The flashiest performers, though, were the burlesque-esque collective Baby Skin Glove, who tap danced through the galleries in wedgie-happy sequined tights, surrounding audience members in a boisterous, annoying ring.

It was hippie-friendly night for the most part, with only one minor Altamont incident. Bands had been invited to perform throughout the night on the downstairs stage, where beer and wine was liberally dispensed. "One of the performers was so excited he smashed his head against the wall and started bleeding," Alemani said. "He was fine, but there was blood everywhere and a huge hole in the wall.” The crater will be patched up before X hands over the keys to its landlords. “During Performa, one person kicked a hole in the wall, so we’ve handled this before,” Alemani noted.

Indeed, over the past year, the building has seen it all. There were memorable exhibitions, providing well-deserved retrospectives to legends like Hans Haacke and Derek Jarman alongside shows of emerging talents like Mika Tajima, Keren Cytter, Amir Mogharabi, and Christian Holstad. Peter Doig screened a film series on the building's roof over the summer. Scattered throughout the run were a number of other innovative, conversation-starting gems, like “No Soul for Sale” (a fair of alternative art spaces from around the world), the rooftop lounge designed by Jeffrey Inaba, and, during its final week, a riveting talk on Bas Jan Ader.The parties, of course, were memorable too, particularly Jennifer Rubells gorgeous, gluttonous Performa opening banquet, which delighted and appalled critics in equal measure. And who can forget the night Picasso biographer John Richardson used an acceptance speech to launch a bruising attack on art historian Rosalind Krauss?

So, what’s next for Alemani, who was the ever-present genius loci of X for much of its run? “I'll be working on the small scrapbook about X, then I'm going on vacation,” Alemani said.
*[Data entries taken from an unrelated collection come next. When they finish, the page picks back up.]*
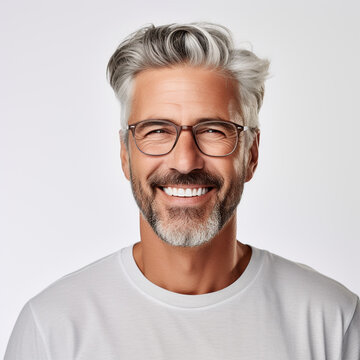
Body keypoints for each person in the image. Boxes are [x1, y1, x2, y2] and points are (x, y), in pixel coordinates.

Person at [4, 22, 360, 360]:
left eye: (213, 130)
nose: (185, 161)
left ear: (250, 155)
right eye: (157, 130)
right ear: (126, 155)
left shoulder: (333, 320)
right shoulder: (53, 327)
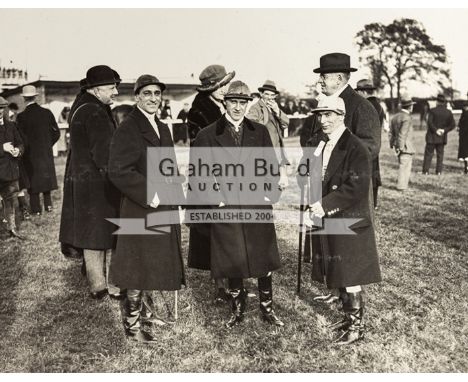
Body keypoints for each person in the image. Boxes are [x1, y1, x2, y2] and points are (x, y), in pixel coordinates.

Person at [190, 80, 284, 328]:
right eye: (233, 102)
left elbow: (271, 168)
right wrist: (216, 200)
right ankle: (237, 310)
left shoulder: (260, 131)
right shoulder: (207, 135)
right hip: (226, 207)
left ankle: (267, 309)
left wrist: (269, 194)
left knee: (262, 256)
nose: (238, 108)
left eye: (243, 103)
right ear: (224, 103)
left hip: (256, 206)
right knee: (232, 258)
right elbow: (198, 175)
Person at [108, 74, 185, 343]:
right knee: (136, 267)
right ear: (137, 97)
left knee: (153, 262)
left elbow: (169, 168)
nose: (153, 98)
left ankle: (147, 313)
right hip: (139, 207)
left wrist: (177, 195)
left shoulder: (163, 128)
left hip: (163, 205)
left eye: (157, 93)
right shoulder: (128, 128)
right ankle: (132, 326)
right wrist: (150, 192)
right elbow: (118, 171)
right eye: (147, 93)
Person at [300, 96, 381, 345]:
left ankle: (356, 329)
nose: (323, 120)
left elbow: (356, 187)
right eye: (320, 115)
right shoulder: (322, 144)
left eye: (329, 115)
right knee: (339, 271)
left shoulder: (355, 146)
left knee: (350, 275)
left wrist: (324, 205)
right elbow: (311, 173)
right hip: (330, 217)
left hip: (349, 220)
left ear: (341, 116)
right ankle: (348, 319)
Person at [59, 65, 122, 300]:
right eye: (111, 87)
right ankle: (114, 286)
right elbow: (103, 153)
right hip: (99, 184)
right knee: (111, 231)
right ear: (96, 90)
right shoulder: (95, 112)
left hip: (82, 182)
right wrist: (119, 179)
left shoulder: (81, 106)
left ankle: (97, 285)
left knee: (91, 233)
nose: (115, 92)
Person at [186, 64, 235, 303]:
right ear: (210, 89)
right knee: (214, 231)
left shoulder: (227, 105)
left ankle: (232, 279)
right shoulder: (199, 111)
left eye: (226, 84)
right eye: (221, 86)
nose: (225, 89)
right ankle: (221, 285)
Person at [314, 53, 381, 160]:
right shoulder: (324, 104)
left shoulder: (362, 106)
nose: (319, 81)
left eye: (323, 76)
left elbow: (370, 148)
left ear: (339, 79)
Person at [16, 85, 60, 215]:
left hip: (30, 154)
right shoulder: (47, 113)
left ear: (24, 99)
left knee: (32, 180)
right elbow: (56, 133)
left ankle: (36, 210)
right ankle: (49, 206)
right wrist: (47, 144)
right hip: (45, 152)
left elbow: (20, 138)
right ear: (36, 97)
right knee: (46, 178)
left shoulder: (21, 117)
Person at [247, 80, 290, 189]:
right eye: (266, 94)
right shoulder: (255, 108)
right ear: (261, 94)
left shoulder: (274, 108)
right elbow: (250, 125)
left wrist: (277, 110)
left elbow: (286, 123)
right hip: (264, 153)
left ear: (275, 96)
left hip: (277, 152)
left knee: (274, 188)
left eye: (272, 95)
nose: (269, 98)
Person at [355, 79, 385, 208]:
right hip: (375, 144)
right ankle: (374, 203)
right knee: (374, 173)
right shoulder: (379, 105)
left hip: (365, 144)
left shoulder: (364, 106)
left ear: (363, 92)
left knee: (365, 174)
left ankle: (367, 203)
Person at [0, 96, 26, 239]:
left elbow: (21, 143)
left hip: (9, 171)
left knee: (10, 200)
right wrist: (2, 148)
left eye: (1, 108)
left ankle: (12, 229)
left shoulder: (11, 125)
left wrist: (18, 150)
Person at [422, 94, 456, 175]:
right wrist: (444, 130)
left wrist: (436, 130)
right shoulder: (448, 112)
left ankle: (426, 171)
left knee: (428, 154)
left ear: (437, 101)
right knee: (440, 155)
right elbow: (452, 125)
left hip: (432, 136)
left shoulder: (432, 111)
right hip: (442, 137)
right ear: (444, 102)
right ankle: (439, 171)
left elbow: (429, 123)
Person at [389, 98, 416, 191]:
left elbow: (391, 132)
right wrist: (401, 147)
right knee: (405, 167)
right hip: (405, 146)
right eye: (412, 105)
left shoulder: (395, 117)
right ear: (410, 107)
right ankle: (401, 186)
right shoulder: (407, 118)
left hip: (398, 145)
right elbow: (402, 134)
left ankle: (402, 185)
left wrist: (392, 144)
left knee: (402, 165)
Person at [457, 93, 468, 174]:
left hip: (464, 135)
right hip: (463, 135)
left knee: (465, 152)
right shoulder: (464, 113)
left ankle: (466, 168)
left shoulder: (465, 113)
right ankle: (466, 168)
The building will become an event space. "All the walls that are temporary, we'll have to knock them down — we'll return the place as we were given it," she said. “Next week, there is a fashion show.” In the stairwells, Dia’s 1996 Dan Flavin commission — the last work completed by the artist before his death, now on long-term loan to the building — will continue to glow, awaiting the Dia Art Foundation's planned return to a building across the street. But for the foreseeable future, Chelsea’s art scene will be considerably quieter.